3年連続で上昇したエンゲル係数

経済的なゆとりを示す「エンゲル係数」が足元で高水準にある。特に二人以上世帯では2024年に28.3%まで上昇したものが、2025年には28.6%まで上がっている(図表1)。

 

 

 

エンゲル係数は家計の消費支出に占める食料費の割合であり、食料費は生活する上で最も必需な品目のため、一般に数値が下がると生活水準が上がり、逆に数値が上がると生活水準が下がる目安とされている。

食料品の相対価格上昇によるエンゲル係数押し上げを消費性向上昇が抑制

エンゲル係数は、家計の消費支出に占める食料費の割合とされているが、その変動には、いずれも数量と価格が関係している。つまり、消費者物価(総合)に対して相対的に食料品価格が上昇すれば、エンゲル係数の押し上げ要因となる一方で、相対的に食料費以外の支出抑制もエンゲル係数の押し上げ要因となる。

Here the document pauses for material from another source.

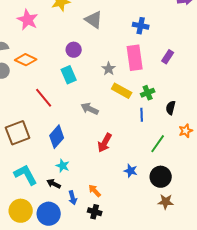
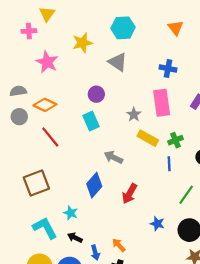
red line: (44, 98) -> (50, 137), moved
blue diamond: (57, 137) -> (94, 185), moved
cyan star: (63, 166) -> (71, 213), moved

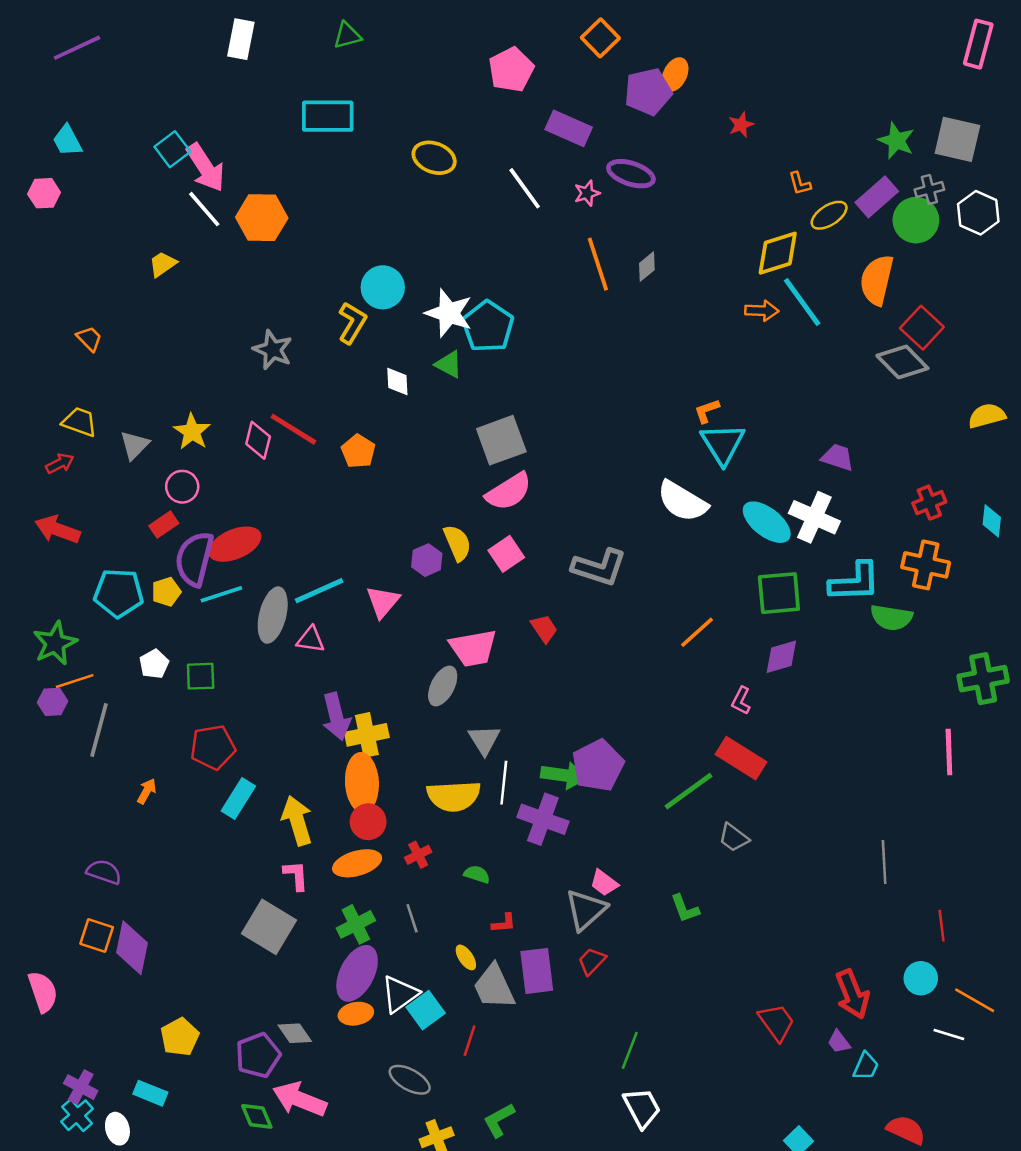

また、分母の消費支出は可処分所得と平均消費性向、すなわち家計が自由に使える所得と世帯の消費意欲に分解できる。そして、可処分所得は実収入、すなわち世帯の現金収入を合計した税込み収入に左右される一方で、非消費支出すなわち税金や社会保険料など世帯の自由にならない支出にも左右される。従って、こうした要因に分解すれば、エンゲル係数がなぜ上昇したかを分析できる。

 

 

 

そこで、可処分所得のデータが取れる勤労者世帯のエンゲル係数の変化幅を、食料品の消費量すなわち実質食料支出と相対価格、および全体の消費性向と実質実収入、非消費支出に分けて要因分解してみた(図表2)。すると、食料品の相対価格や実質実収入および税金や社会保険料等の非消費支出がいずれも押し上げに働く一方、消費性向の上昇が▲1.2ポイントと大きく押し下げ要因になっていることが分かる。

 

 

 

消費性向、すなわち可処分所得に対する消費の割合が上がった背景には、前年に定額減税があった反動で可処分所得の増加ペースが鈍化したにもかかわらず、株の資産効果や一部消費者のデフレマインド緩和などに伴い節約志向が緩まったことが推察される。一方、食料品の相対価格上昇の背景には、米類の価格高騰などで相対的に食料品価格の値上がりが、物価全体を上回ったことが考えられる。つまり、相対的に高まった食料品価格の上昇や実質可処分所得の減少にもかかわらず、資産効果やデフレマインド緩和に伴う家計の節約志向の緩和が、昨年のエンゲル係数上昇を+0.3ポイント程度に抑制したのが実体である。